Plus particulièrement, le requérant exposait qu’il était l’objet d’une ambiguïté sexuelle qui avait perduré tout au long de sa vie.

La Cour de cassation n’a pas entendu cet appel à une reconnaissance du sexe neutre, à la différence de ce qui s’est fait chez nos voisins allemands comme souligné précédemment.

La Cour énonce que « la loi française ne permet pas de faire figurer, dans les aces de l’état civil, l’indication d’un sexe autre que masculin ou féminin.

La Cour poursuit en fondant son refus que : « si l’identité sexuelle relève de la sphère protégée par l’article 8 de la Convention de sauvegarde des droits de l’homme et des libertés fondamentales, la dualité des énonciations relatives au sexe dans les actes de l’état civil poursuit un but légitime en ce qu’elle est nécessaire à l’organisation sociale et juridique, dont elle constitue un élément fondateur ; que la reconnaissance par le juge d’un “sexe neutre” aurait des répercussions profondes sur les règles du droit français construites à partir de la binarité des sexes et impliquerait de nombreuses modifications législatives de coordination ».

Plus précisément, la Cour de cassation s’est notamment basée sur une notion qui ne manquera pas d’étonner, « les yeux des tiers », afin de déterminer le sexe d’appartenance du requérant.

Il est possible d’en déduire que le subjectif et le ressenti n’ont pas encore leur place en la matière, ce qui ne peut qu’étonner lorsqu’on étudie la jurisprudence rendue par la Cour Européenne des Droits de l’Homme qui accorde une certaine importance au sexe ressenti.

Il est également possible de remettre en cause le but légitime poursuivi mis en avant par la Cour de cassation pour justifier sa décision. Ici encore, l’importance de la mention du sexe dans les actes de l’état civil quant à l’organisation sociale et juridique peut laisser songeur.

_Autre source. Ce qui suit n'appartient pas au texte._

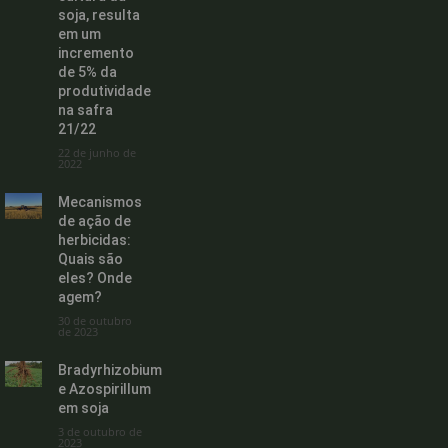
soja, resulta
em um
incremento
de 5% da
produtividade
na safra
21/22
22 de junho de
2022
Mecanismos
de ação de
herbicidas:
Quais são
eles? Onde
agem?
30 de outubro
de 2023
Bradyrhizobium
e Azospirillum
em soja
3 de outubro de
2023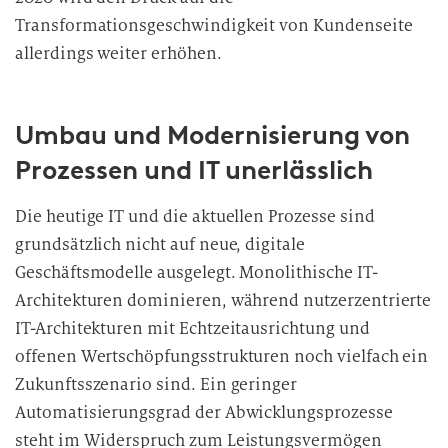
e
Transformationsgeschwindigkeit von Kundenseite
i
allerdings weiter erhöhen.
t
u
n
Umbau und Modernisierung von
g
Prozessen und IT unerlässlich
Die heutige IT und die aktuellen Prozesse sind
grundsätzlich nicht auf neue, digitale
Geschäftsmodelle ausgelegt. Monolithische IT-
Architekturen dominieren, während nutzerzentrierte
IT-Architekturen mit Echtzeitausrichtung und
offenen Wertschöpfungsstrukturen noch vielfach ein
Zukunftsszenario sind. Ein geringer
Automatisierungsgrad der Abwicklungsprozesse
steht im Widerspruch zum Leistungsvermögen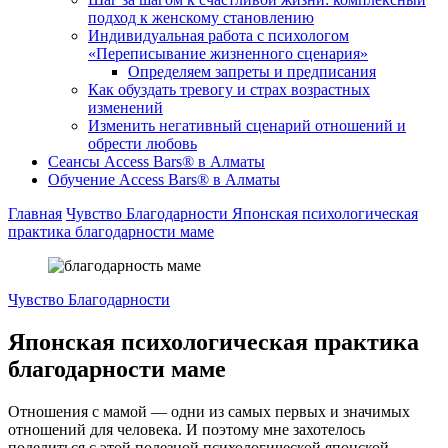
подход к женскому становлению
Индивидуальная работа с психологом
«Переписывание жизненного сценария»
Определяем запреты и предписания
Как обуздать тревогу и страх возрастных
изменений
Изменить негативный сценарий отношений и
обрести любовь
Cеансы Access Bars® в Алматы
Обучение Access Bars® в Алматы
Главная
Чувство Благодарности
Японская психологическая
практика благодарности маме
Чувство Благодарности
Японская психологическая практика
благодарности маме
Отношения с мамой — одни из самых первых и значимых
отношений для человека. И поэтому мне захотелось
поделиться с этой полезной психологической японской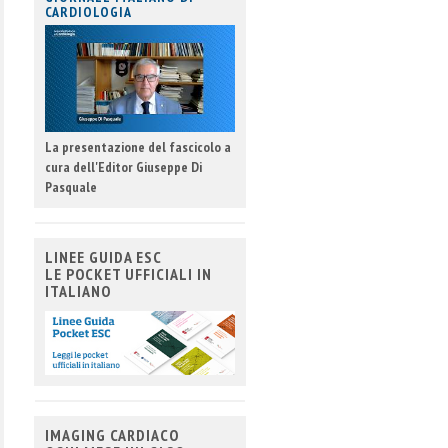
CARDIOLOGIA
La presentazione del fascicolo a
cura dell'Editor Giuseppe Di
Pasquale
LINEE GUIDA ESC
LE POCKET UFFICIALI IN
ITALIANO
IMAGING CARDIACO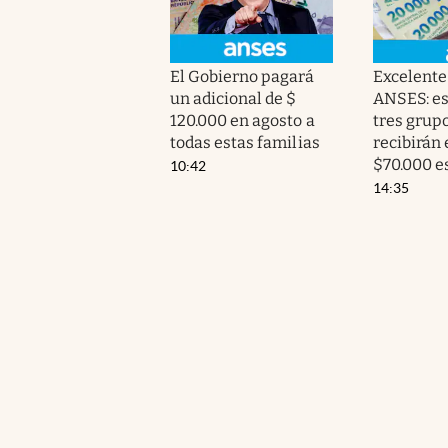
El Gobierno pagará
Excelente 
un adicional de $
ANSES: es
120.000 en agosto a
tres grup
todas estas familias
recibirán 
$70.000 e
10:42
14:35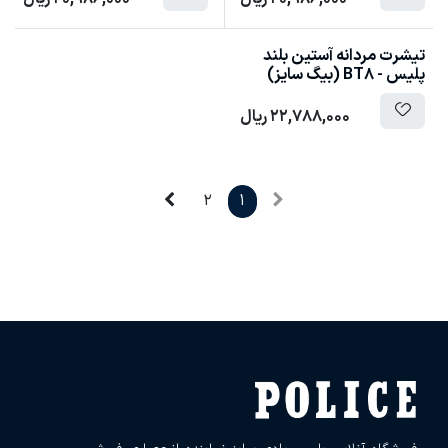
تیشرت مردانه آستین بلند
پلیس - BT8 (بیگ سایز)
22,788,000
ریال
2
1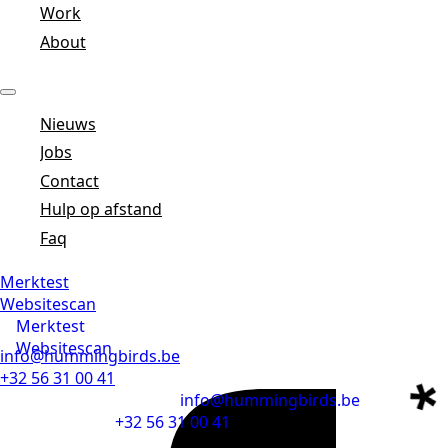
Work
About
Nieuws
Jobs
Contact
Hulp op afstand
Faq
Merktest
Websitescan
Merktest
Websitescan
info@hummingbirds.be
+32 56 31 00 41
info@hummingbirds.be
+32 56 31 00 41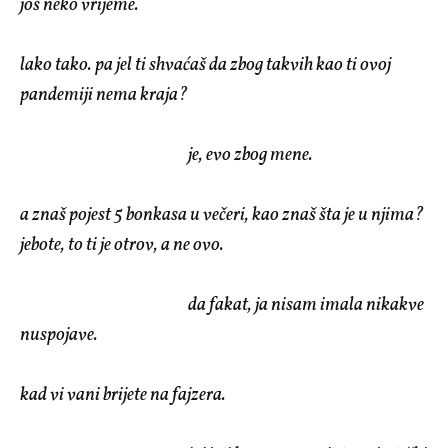
još neko vrijeme.
lako tako. pa jel ti shvaćaš da zbog takvih kao ti ovoj
pandemiji nema kraja?
je, evo zbog mene.
a znaš pojest 5 bonkasa u večeri, kao znaš šta je u njima?
jebote, to ti je otrov, a ne ovo.
da fakat, ja nisam imala nikakve
nuspojave.
kad vi vani brijete na fajzera.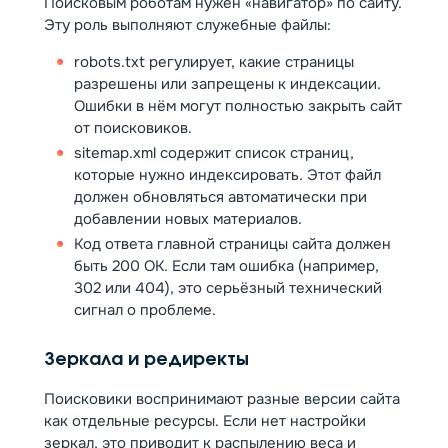
Поисковым роботам нужен «навигатор» по сайту.
Эту роль выполняют служебные файлы:
robots.txt регулирует, какие страницы
разрешены или запрещены к индексации.
Ошибки в нём могут полностью закрыть сайт
от поисковиков.
sitemap.xml содержит список страниц,
которые нужно индексировать. Этот файл
должен обновляться автоматически при
добавлении новых материалов.
Код ответа главной страницы сайта должен
быть 200 OK. Если там ошибка (например,
302 или 404), это серьёзный технический
сигнал о проблеме.
Зеркала и редиректы
Поисковики воспринимают разные версии сайта
как отдельные ресурсы. Если нет настройки
зеркал, это приводит к распылению веса и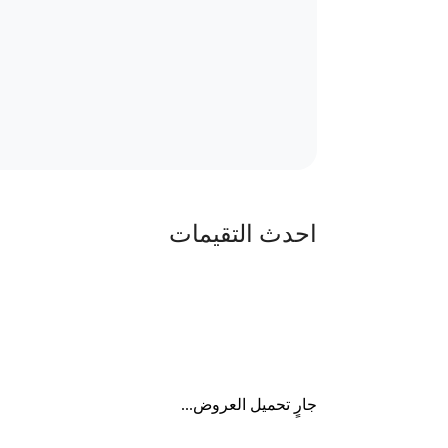
احدث التقيمات
جارٍ تحميل العروض...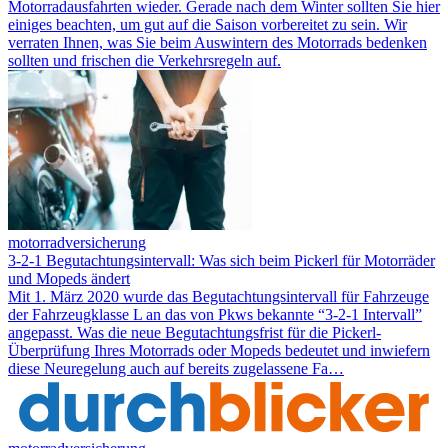
Motorradausfahrten wieder. Gerade nach dem Winter sollten Sie hier
einiges beachten, um gut auf die Saison vorbereitet zu sein. Wir
verraten Ihnen, was Sie beim Auswintern des Motorrads bedenken
sollten und frischen die Verkehrsregeln auf.
motorradversicherung
3-2-1 Begutachtungsintervall: Was sich beim Pickerl für Motorräder
und Mopeds ändert
Mit 1. März 2020 wurde das Begutachtungsintervall für Fahrzeuge
der Fahrzeugklasse L an das von Pkws bekannte “3-2-1 Intervall”
angepasst. Was die neue Begutachtungsfrist für die Pickerl-
Überprüfung Ihres Motorrads oder Mopeds bedeutet und inwiefern
diese Neuregelung auch auf bereits zugelassene Fa…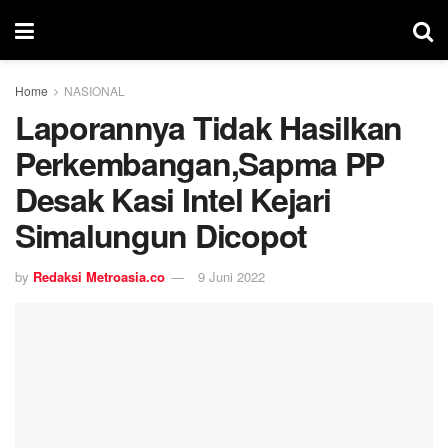
Home
NASIONAL
Laporannya Tidak Hasilkan
Perkembangan,Sapma PP
Desak Kasi Intel Kejari
Simalungun Dicopot
by
Redaksi Metroasia.co
9 Juni 2022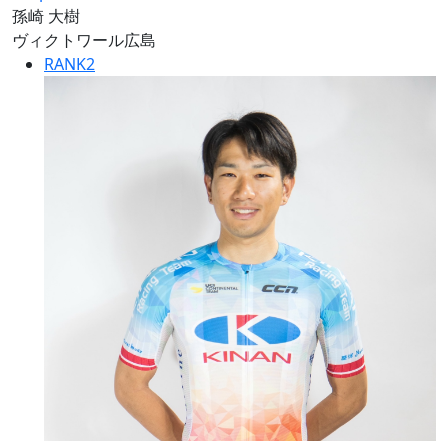
孫崎 大樹
ヴィクトワール広島
RANK
2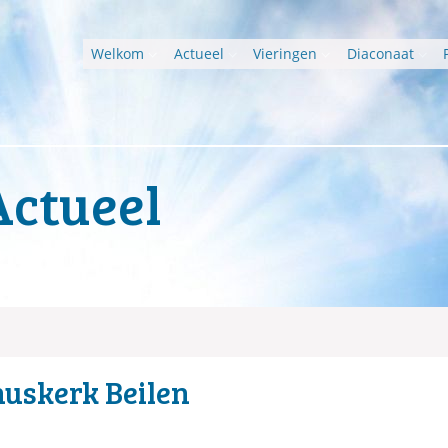
Welkom
Actueel
Vieringen
Diaconaat
Actueel
uskerk Beilen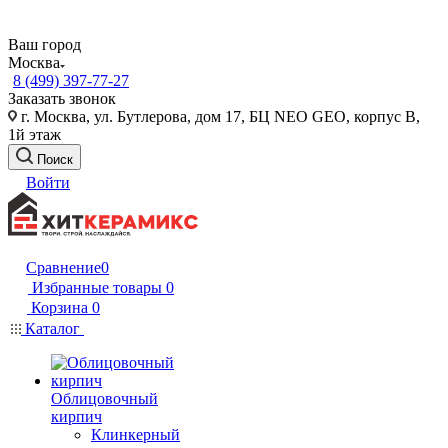
Ваш город
Москва
8 (499) 397-77-27
Заказать звонок
г. Москва, ул. Бутлерова, дом 17, БЦ NEO GEO, корпус В,
1й этаж
Поиск
Войти
Сравнение
0
Избранные товары
0
Корзина
0
Каталог
Облицовочный
кирпич
Клинкерный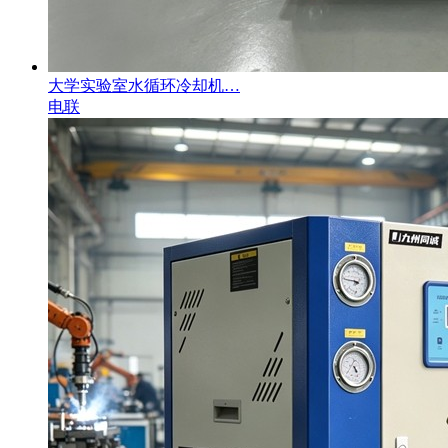
大学实验室水循环冷却机…
电联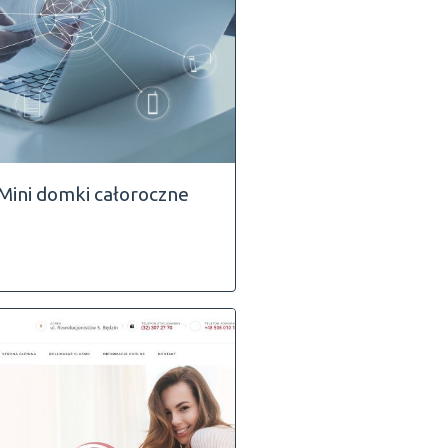
Mini domki całoroczne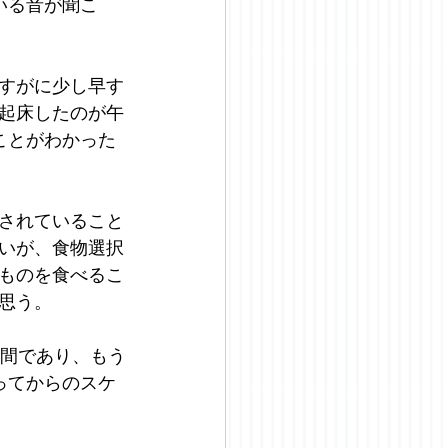
いる音が聞こ
すがに少し早す
起床したのが午
ことがわかった
されていること
いが、食物選択
ものを食べるこ
思う。
う間であり、もう
ってからのスケ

L’arrêt étant extrêmement motivé et promis à une large diffusion, la perspective d’un revirement de jurisprudence semble en l’état mince. Pour autant, ce rejet du sexe neutre ne semble pas définitif à plus long terme et des évolutions sont encore à attendre en la matière.

Cette frilosité de la Cour de cassation peut toutefois s’entendre. S’agissant d’une modification d’ampleur, la modification par la voie législative semble préférable afin d’assurer la cohérence de notre système législatif.

La poursuite de ce combat devant la Cour Européenne des Droits de l’Homme est également à attendre.